╭─ The input

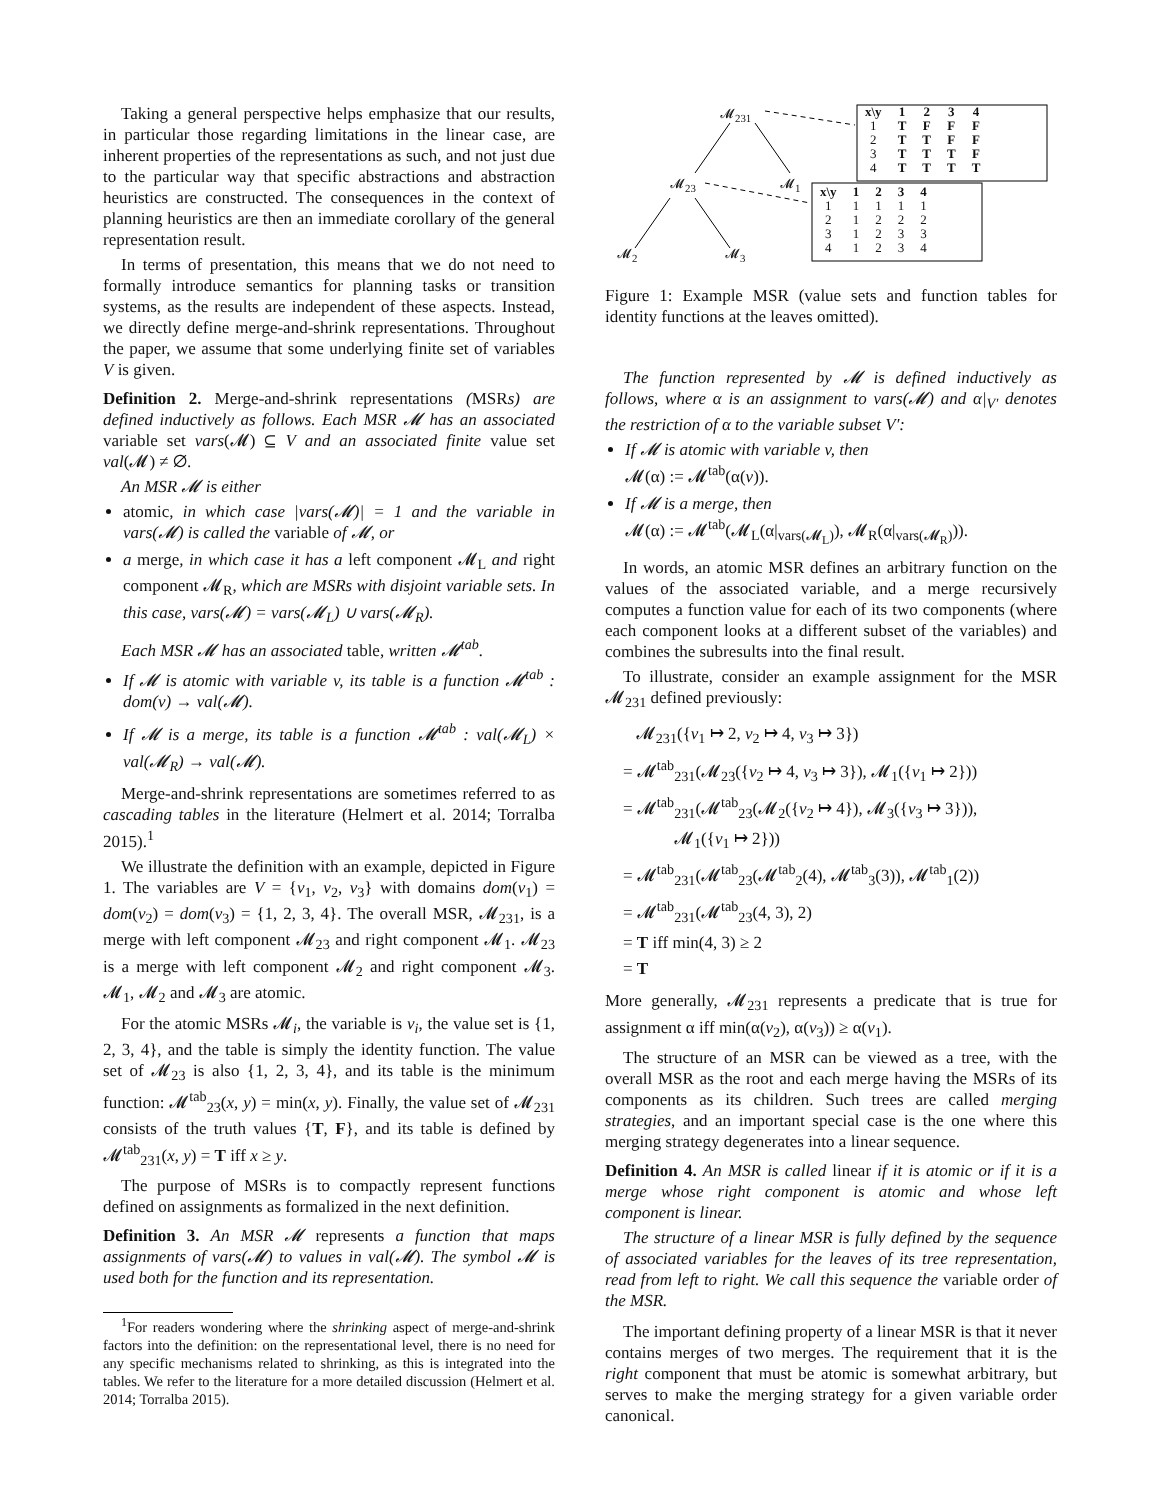Taking a general perspective helps emphasize that our results, in particular those regarding limitations in the linear case, are inherent properties of the representations as such, and not just due to the particular way that specific abstractions and abstraction heuristics are constructed. The consequences in the context of planning heuristics are then an immediate corollary of the general representation result.
In terms of presentation, this means that we do not need to formally introduce semantics for planning tasks or transition systems, as the results are independent of these aspects. Instead, we directly define merge-and-shrink representations. Throughout the paper, we assume that some underlying finite set of variables V is given.
Definition 2. Merge-and-shrink representations (MSRs) are defined inductively as follows. Each MSR 𝓜 has an associated variable set vars(𝓜) ⊆ V and an associated finite value set val(𝓜) ≠ ∅.
An MSR 𝓜 is either
atomic, in which case |vars(𝓜)| = 1 and the variable in vars(𝓜) is called the variable of 𝓜, or
a merge, in which case it has a left component 𝓜<sub>L</sub> and right component 𝓜<sub>R</sub>, which are MSRs with disjoint variable sets. In this case, vars(𝓜) = vars(𝓜<sub>L</sub>) ∪ vars(𝓜<sub>R</sub>).
Each MSR 𝓜 has an associated table, written 𝓜<sup>tab</sup>.
If 𝓜 is atomic with variable v, its table is a function 𝓜<sup>tab</sup> : dom(v) → val(𝓜).
If 𝓜 is a merge, its table is a function 𝓜<sup>tab</sup> : val(𝓜<sub>L</sub>) × val(𝓜<sub>R</sub>) → val(𝓜).
Merge-and-shrink representations are sometimes referred to as cascading tables in the literature (Helmert et al. 2014; Torralba 2015).<sup>1</sup>
We illustrate the definition with an example, depicted in Figure 1. The variables are V = {v<sub>1</sub>, v<sub>2</sub>, v<sub>3</sub>} with domains dom(v<sub>1</sub>) = dom(v<sub>2</sub>) = dom(v<sub>3</sub>) = {1, 2, 3, 4}. The overall MSR, 𝓜<sub>231</sub>, is a merge with left component 𝓜<sub>23</sub> and right component 𝓜<sub>1</sub>. 𝓜<sub>23</sub> is a merge with left component 𝓜<sub>2</sub> and right component 𝓜<sub>3</sub>. 𝓜<sub>1</sub>, 𝓜<sub>2</sub> and 𝓜<sub>3</sub> are atomic.
For the atomic MSRs 𝓜<sub>i</sub>, the variable is v<sub>i</sub>, the value set is {1, 2, 3, 4}, and the table is simply the identity function. The value set of 𝓜<sub>23</sub> is also {1, 2, 3, 4}, and its table is the minimum function: 𝓜<sup>tab</sup><sub>23</sub>(x, y) = min(x, y). Finally, the value set of 𝓜<sub>231</sub> consists of the truth values {T, F}, and its table is defined by 𝓜<sup>tab</sup><sub>231</sub>(x, y) = T iff x ≥ y.
The purpose of MSRs is to compactly represent functions defined on assignments as formalized in the next definition.
Definition 3. An MSR 𝓜 represents a function that maps assignments of vars(𝓜) to values in val(𝓜). The symbol 𝓜 is used both for the function and its representation.
<sup>1</sup> For readers wondering where the shrinking aspect of merge-and-shrink factors into the definition: on the representational level, there is no need for any specific mechanisms related to shrinking, as this is integrated into the tables. We refer to the literature for a more detailed discussion (Helmert et al. 2014; Torralba 2015).
𝓜<sub>231</sub>
𝓜<sub>23</sub> 𝓜<sub>1</sub>
𝓜<sub>2</sub> 𝓜<sub>3</sub>
| x\y | 1 | 2 | 3 | 4 |
| --- | --- | --- | --- | --- |
| 1 | T | F | F | F |
| 2 | T | T | F | F |
| 3 | T | T | T | F |
| 4 | T | T | T | T |
| x\y | 1 | 2 | 3 | 4 |
| --- | --- | --- | --- | --- |
| 1 | 1 | 1 | 1 | 1 |
| 2 | 1 | 2 | 2 | 2 |
| 3 | 1 | 2 | 3 | 3 |
| 4 | 1 | 2 | 3 | 4 |
Figure 1: Example MSR (value sets and function tables for identity functions at the leaves omitted).
The function represented by 𝓜 is defined inductively as follows, where α is an assignment to vars(𝓜) and α|<sub>V′</sub> denotes the restriction of α to the variable subset V′:
If 𝓜 is atomic with variable v, then
𝓜(α) := 𝓜<sup>tab</sup>(α(v)).
If 𝓜 is a merge, then
𝓜(α) := 𝓜<sup>tab</sup>(𝓜<sub>L</sub>(α|<sub>vars(𝓜<sub>L</sub>)</sub>), 𝓜<sub>R</sub>(α|<sub>vars(𝓜<sub>R</sub>)</sub>)).
In words, an atomic MSR defines an arbitrary function on the values of the associated variable, and a merge recursively computes a function value for each of its two components (where each component looks at a different subset of the variables) and combines the subresults into the final result.
To illustrate, consider an example assignment for the MSR 𝓜<sub>231</sub> defined previously:
𝓜<sub>231</sub>({v<sub>1</sub> ↦ 2, v<sub>2</sub> ↦ 4, v<sub>3</sub> ↦ 3})
= 𝓜<sup>tab</sup><sub>231</sub>(𝓜<sub>23</sub>({v<sub>2</sub> ↦ 4, v<sub>3</sub> ↦ 3}), 𝓜<sub>1</sub>({v<sub>1</sub> ↦ 2}))
= 𝓜<sup>tab</sup><sub>231</sub>(𝓜<sup>tab</sup><sub>23</sub>(𝓜<sub>2</sub>({v<sub>2</sub> ↦ 4}), 𝓜<sub>3</sub>({v<sub>3</sub> ↦ 3})),
𝓜<sub>1</sub>({v<sub>1</sub> ↦ 2}))
= 𝓜<sup>tab</sup><sub>231</sub>(𝓜<sup>tab</sup><sub>23</sub>(𝓜<sup>tab</sup><sub>2</sub>(4), 𝓜<sup>tab</sup><sub>3</sub>(3)), 𝓜<sup>tab</sup><sub>1</sub>(2))
= 𝓜<sup>tab</sup><sub>231</sub>(𝓜<sup>tab</sup><sub>23</sub>(4, 3), 2)
= T iff min(4, 3) ≥ 2
= T
More generally, 𝓜<sub>231</sub> represents a predicate that is true for assignment α iff min(α(v<sub>2</sub>), α(v<sub>3</sub>)) ≥ α(v<sub>1</sub>).
The structure of an MSR can be viewed as a tree, with the overall MSR as the root and each merge having the MSRs of its components as its children. Such trees are called merging strategies, and an important special case is the one where this merging strategy degenerates into a linear sequence.
Definition 4. An MSR is called linear if it is atomic or if it is a merge whose right component is atomic and whose left component is linear.
The structure of a linear MSR is fully defined by the sequence of associated variables for the leaves of its tree representation, read from left to right. We call this sequence the variable order of the MSR.
The important defining property of a linear MSR is that it never contains merges of two merges. The requirement that it is the right component that must be atomic is somewhat arbitrary, but serves to make the merging strategy for a given variable order canonical.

╰─

Pick each line holding "associated" out of the entries above and return it.

Definition 2. Merge-and-shrink representations (MSRs) are defined inductively as follows. Each MSR 𝓜 has an associated variable set vars(𝓜) ⊆ V and an associated finite value set val(𝓜) ≠ ∅.
Each MSR 𝓜 has an associated table, written 𝓜<sup>tab</sup>.
In words, an atomic MSR defines an arbitrary function on the values of the associated variable, and a merge recursively computes a function value for each of its two components (where each component looks at a different subset of the variables) and combines the subresults into the final result.
The structure of a linear MSR is fully defined by the sequence of associated variables for the leaves of its tree representation, read from left to right. We call this sequence the variable order of the MSR.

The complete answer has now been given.